Application to cerebral blood flow - Cycle 35th Oral Defence of the Phd Thesis
4 May 2023
Start time 
9:00 am
PovoZero - Via Sommarive 14, Povo (Trento)
Seminar room 1 – Department of Mathematics
Doctoral School in Mathematics
Target audience: 
University community
Online – Registration required
Registration email: 
Contact person: 
Lucas Omar Müller

Beatrice Ghitti - PhD in Mathematics, University of Trento

It is currently a well-established fact that the dynamics of interacting fluid compartments of the central nervous system (CNS) may play a role in the CNS fluid physiology and pathology of a number of neurological disorders, including neurodegenerative diseases associated with misaccumulation of waste products in the brain. Mathematical modeling and fluid dynamics simulations can contribute to the definition of a quantitative and comprehensive approach for the description of flow and transport in the brain parenchyma, and the interaction of intracranial fluids. In this context, we will focus on the modeling of one of the main components of this interacting cerebral fluids dynamics, blood flow, with emphasis on cerebral blood flow dynamics and, in particular, the venous haemodynamics.

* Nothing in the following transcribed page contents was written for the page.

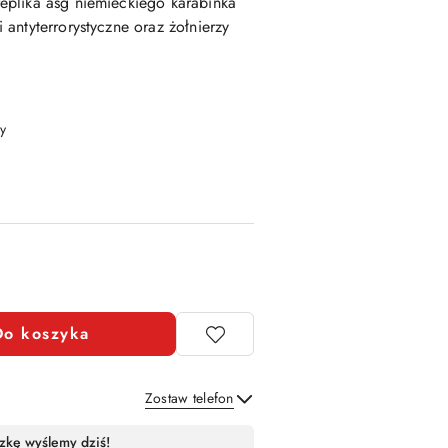
eplika asg niemieckiego karabinka
antyterrorystyczne oraz żołnierzy
y
Do koszyka
Zostaw telefon
Wyślij
zkę wyślemy dziś!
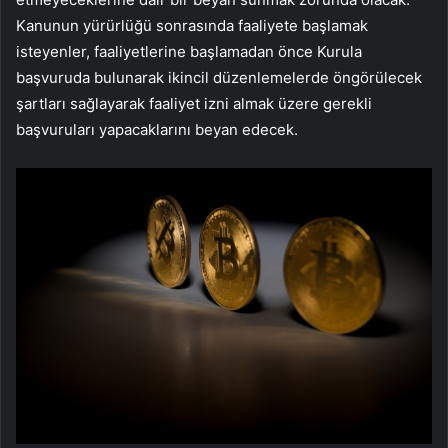
Kanunun yürürlüğü sonrasında faaliyete başlamak
isteyenler, faaliyetlerine başlamadan önce Kurula
başvuruda bulunarak ikincil düzenlemelerde öngörülecek
şartları sağlayarak faaliyet izni almak üzere gerekli
başvuruları yapacaklarını beyan edecek.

In the first part of the talk, we will present a novel modeling and computational framework developed to construct hybrid networks of coupled 1D and 0D vessels and, thus, perform computationally efficient and accurate blood flow simulations in highly complex vascular networks, such as cerebral networks. Starting from a 1D model and a family of nonlinear 0D models for blood flow, with either elastic or viscoelastic tube laws, this methodology is based on (i) suitable coupling equations ensuring conservation principles; (ii) efficient numerical methods and numerical coupling strategies to solve 1D, 0D and hybrid junctions of vessels; (iii) model selection criteria to construct hybrid networks, which provide a good trade-off between accuracy in the results and computational cost of simulations. We will show how the proposed hybrid network solver becomes crucial to gain computational efficiency when solving networks and models where the heterogeneity of spatial and/or temporal scales is relevant, still ensuring a good level of accuracy in the predicted results.

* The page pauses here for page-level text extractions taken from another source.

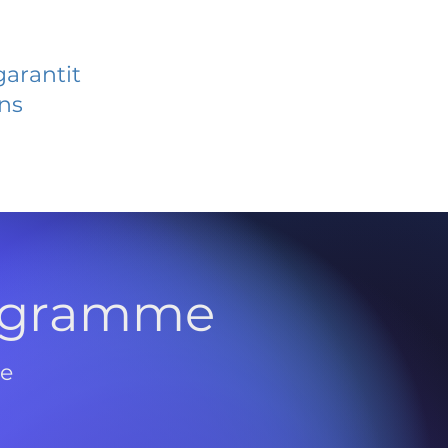
garantit
ans
rogramme
de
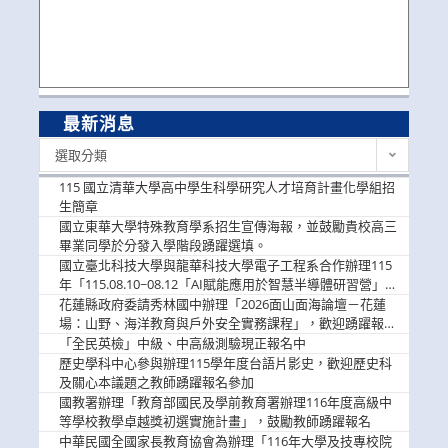
最新消息
最
選取分類
新
消
115 國立清華大學高中學生科學研究人才培育計畫化學組招
息
生簡章
國立東華大學特殊教育學系招生宣傳海報，並鼓勵貴校高三
畢業同學於分發入學階段踴躍選填。
國立臺北科技大學與龍華科技大學電子工程系合作辦理115
年「115.08.10~08.12「AI賦能應用於智慧半導體研習營」，
歡迎學生踴躍報名參加
花蓮縣政府委請秀林國中辦理「2026面山面海論壇－花蓮
場：山野、海洋教育與戶外安全實務課程」，歡迎踴躍報名
參加
「全民英檢」中級、中高級測驗現正報名中
歷史學科中心參與辦理115學年度台語片影史，歡迎歷史科
及關心本議題之教師踴躍報名參加
國教署辦理「教育部國民及學前教育署辦理116年度高級中
等學校教學卓越獎初選實施計畫」，鼓勵教師踴躍報名
中華民國全國家長教育協會為辦理「116年大學及技專校院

Thereafter, in the second part of the presentation, we will deal with the modeling and simulation of cerebral blood flow, with focus on the venous side. We will introduce a methodology that, departing from the high-resolution MRI data obtained from a novel in-vivo microvascular imaging technique of the human brain, the MICRO method, allows to reconstruct detailed subject-specific cerebral networks of specific vascular districts which are suitable to perform blood flow simulations. We will describe the main steps of the proposed processing pipeline for the extraction and calibration of networks of vessels from the MRI data employed. Then, by performing blood flow simulations on the MRI-derived venous networks, we will validate the methodology and assess the ability of such networks to predict physiologically reasonable results in the corresponding vascular territories. We will show that it is feasible to extract cerebral vascular networks from the MICRO imaging data, setting the basis for detailed blood flow simulations from subject-specific data.